REQUIRED TASK —
Please copy out every one of the items below line by line, keeping each word, letter and mark unchanged.

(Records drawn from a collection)
######

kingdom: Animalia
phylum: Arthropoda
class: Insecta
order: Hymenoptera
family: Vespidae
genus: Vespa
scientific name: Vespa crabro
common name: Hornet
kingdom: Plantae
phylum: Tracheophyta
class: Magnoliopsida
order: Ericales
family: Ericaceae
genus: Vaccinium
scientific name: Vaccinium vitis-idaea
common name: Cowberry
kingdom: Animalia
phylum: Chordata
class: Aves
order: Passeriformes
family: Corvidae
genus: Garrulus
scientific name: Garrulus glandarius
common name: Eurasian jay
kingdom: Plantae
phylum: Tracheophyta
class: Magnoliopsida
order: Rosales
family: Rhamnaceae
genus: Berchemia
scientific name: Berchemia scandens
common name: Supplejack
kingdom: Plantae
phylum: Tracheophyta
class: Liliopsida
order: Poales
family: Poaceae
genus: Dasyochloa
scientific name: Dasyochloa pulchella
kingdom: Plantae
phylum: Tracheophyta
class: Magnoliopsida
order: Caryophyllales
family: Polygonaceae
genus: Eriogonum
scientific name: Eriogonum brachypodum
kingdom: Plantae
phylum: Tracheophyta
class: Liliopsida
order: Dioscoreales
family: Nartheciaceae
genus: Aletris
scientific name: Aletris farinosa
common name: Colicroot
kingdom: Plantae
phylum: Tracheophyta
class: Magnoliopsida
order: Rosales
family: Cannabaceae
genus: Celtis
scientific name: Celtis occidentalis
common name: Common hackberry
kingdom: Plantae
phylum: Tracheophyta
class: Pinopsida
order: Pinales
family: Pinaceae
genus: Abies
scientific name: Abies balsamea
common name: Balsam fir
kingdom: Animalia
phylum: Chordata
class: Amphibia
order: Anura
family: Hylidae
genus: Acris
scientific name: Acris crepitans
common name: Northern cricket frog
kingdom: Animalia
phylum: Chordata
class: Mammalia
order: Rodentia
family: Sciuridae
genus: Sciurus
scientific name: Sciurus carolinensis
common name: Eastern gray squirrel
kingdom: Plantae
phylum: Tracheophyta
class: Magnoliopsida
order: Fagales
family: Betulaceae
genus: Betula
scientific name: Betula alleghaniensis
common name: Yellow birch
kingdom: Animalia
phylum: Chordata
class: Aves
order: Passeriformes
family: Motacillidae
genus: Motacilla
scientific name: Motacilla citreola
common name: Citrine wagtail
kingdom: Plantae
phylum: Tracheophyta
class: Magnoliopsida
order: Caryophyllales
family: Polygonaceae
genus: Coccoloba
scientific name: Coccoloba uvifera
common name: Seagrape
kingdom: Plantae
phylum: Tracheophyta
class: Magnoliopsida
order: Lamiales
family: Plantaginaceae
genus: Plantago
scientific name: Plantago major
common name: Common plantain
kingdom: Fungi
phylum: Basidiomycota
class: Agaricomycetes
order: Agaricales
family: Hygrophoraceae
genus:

######

COMPLETED EXERCISE —
kingdom: Animalia
phylum: Arthropoda
class: Insecta
order: Hymenoptera
family: Vespidae
genus: Vespa
scientific name: Vespa crabro
common name: Hornet
kingdom: Plantae
phylum: Tracheophyta
class: Magnoliopsida
order: Ericales
family: Ericaceae
genus: Vaccinium
scientific name: Vaccinium vitis-idaea
common name: Cowberry
kingdom: Animalia
phylum: Chordata
class: Aves
order: Passeriformes
family: Corvidae
genus: Garrulus
scientific name: Garrulus glandarius
common name: Eurasian jay
kingdom: Plantae
phylum: Tracheophyta
class: Magnoliopsida
order: Rosales
family: Rhamnaceae
genus: Berchemia
scientific name: Berchemia scandens
common name: Supplejack
kingdom: Plantae
phylum: Tracheophyta
class: Liliopsida
order: Poales
family: Poaceae
genus: Dasyochloa
scientific name: Dasyochloa pulchella
kingdom: Plantae
phylum: Tracheophyta
class: Magnoliopsida
order: Caryophyllales
family: Polygonaceae
genus: Eriogonum
scientific name: Eriogonum brachypodum
kingdom: Plantae
phylum: Tracheophyta
class: Liliopsida
order: Dioscoreales
family: Nartheciaceae
genus: Aletris
scientific name: Aletris farinosa
common name: Colicroot
kingdom: Plantae
phylum: Tracheophyta
class: Magnoliopsida
order: Rosales
family: Cannabaceae
genus: Celtis
scientific name: Celtis occidentalis
common name: Common hackberry
kingdom: Plantae
phylum: Tracheophyta
class: Pinopsida
order: Pinales
family: Pinaceae
genus: Abies
scientific name: Abies balsamea
common name: Balsam fir
kingdom: Animalia
phylum: Chordata
class: Amphibia
order: Anura
family: Hylidae
genus: Acris
scientific name: Acris crepitans
common name: Northern cricket frog
kingdom: Animalia
phylum: Chordata
class: Mammalia
order: Rodentia
family: Sciuridae
genus: Sciurus
scientific name: Sciurus carolinensis
common name: Eastern gray squirrel
kingdom: Plantae
phylum: Tracheophyta
class: Magnoliopsida
order: Fagales
family: Betulaceae
genus: Betula
scientific name: Betula alleghaniensis
common name: Yellow birch
kingdom: Animalia
phylum: Chordata
class: Aves
order: Passeriformes
family: Motacillidae
genus: Motacilla
scientific name: Motacilla citreola
common name: Citrine wagtail
kingdom: Plantae
phylum: Tracheophyta
class: Magnoliopsida
order: Caryophyllales
family: Polygonaceae
genus: Coccoloba
scientific name: Coccoloba uvifera
common name: Seagrape
kingdom: Plantae
phylum: Tracheophyta
class: Magnoliopsida
order: Lamiales
family: Plantaginaceae
genus: Plantago
scientific name: Plantago major
common name: Common plantain
kingdom: Fungi
phylum: Basidiomycota
class: Agaricomycetes
order: Agaricales
family: Hygrophoraceae
genus:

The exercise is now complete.